Recopiez mot pour mot un passage de l'entretien sur la famille Debré : commencez aux mots « Quelle nouvelle lumière » et arrêtez-vous après « défend la France. ».

**Texte fourni:**
——————————

Quelle nouvelle lumière ces recherches ont-elles portée sur votre famille ?

Cela a fait émerger certaines questions. D’abord, celle des rapports que ma famille, d’origine juive, entretenait avec Israël. J’évoque, dans le livre, le problème du sionisme. Et on voit bien que pour le grand rabbin Simon Debré, et on retrouve ce que disait Raymond Aron, si on est juif de France, on défend la France.

Je me suis interrogé aussi sur la relation que mon père entretenait avec Israël, puisqu’il était au gouvernement tandis que le général de Gaulle avait des phrases très dures à propos d’Israël. Cela m’a beaucoup interpellé.

Autre exemple, mon grand-père Robert Debré me parlait très peu de la guerre de 14. Or, il a vécu un drame là-bas. Son meilleur ami, Abel Ferry, le neveu de Jules Ferry, était parlementaire et ministre et il est parti au front, où il est mort. C’est Robert qui a accompagné la dépouille d’Abel jusqu’à sa famille. Les relations que mon grand-père a pu avoir avec Maritain, Péguy, Jules Ferry, c’est ici que je les ai retrouvées.

——————————

**Lignes fournies:**
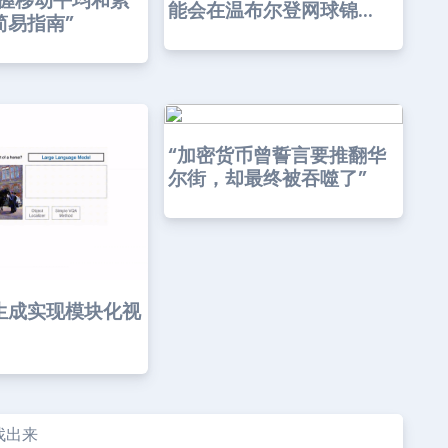
掌握移动平均和累
能会在温布尔登网球锦...
简易指南”
“加密货币曾誓言要推翻华
尔街，却最终被吞噬了”
生成实现模块化视
找出来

——————————

**Travail réalisé:**
Quelle nouvelle lumière ces recherches ont-elles portée sur votre famille ?

Cela a fait émerger certaines questions. D’abord, celle des rapports que ma famille, d’origine juive, entretenait avec Israël. J’évoque, dans le livre, le problème du sionisme. Et on voit bien que pour le grand rabbin Simon Debré, et on retrouve ce que disait Raymond Aron, si on est juif de France, on défend la France.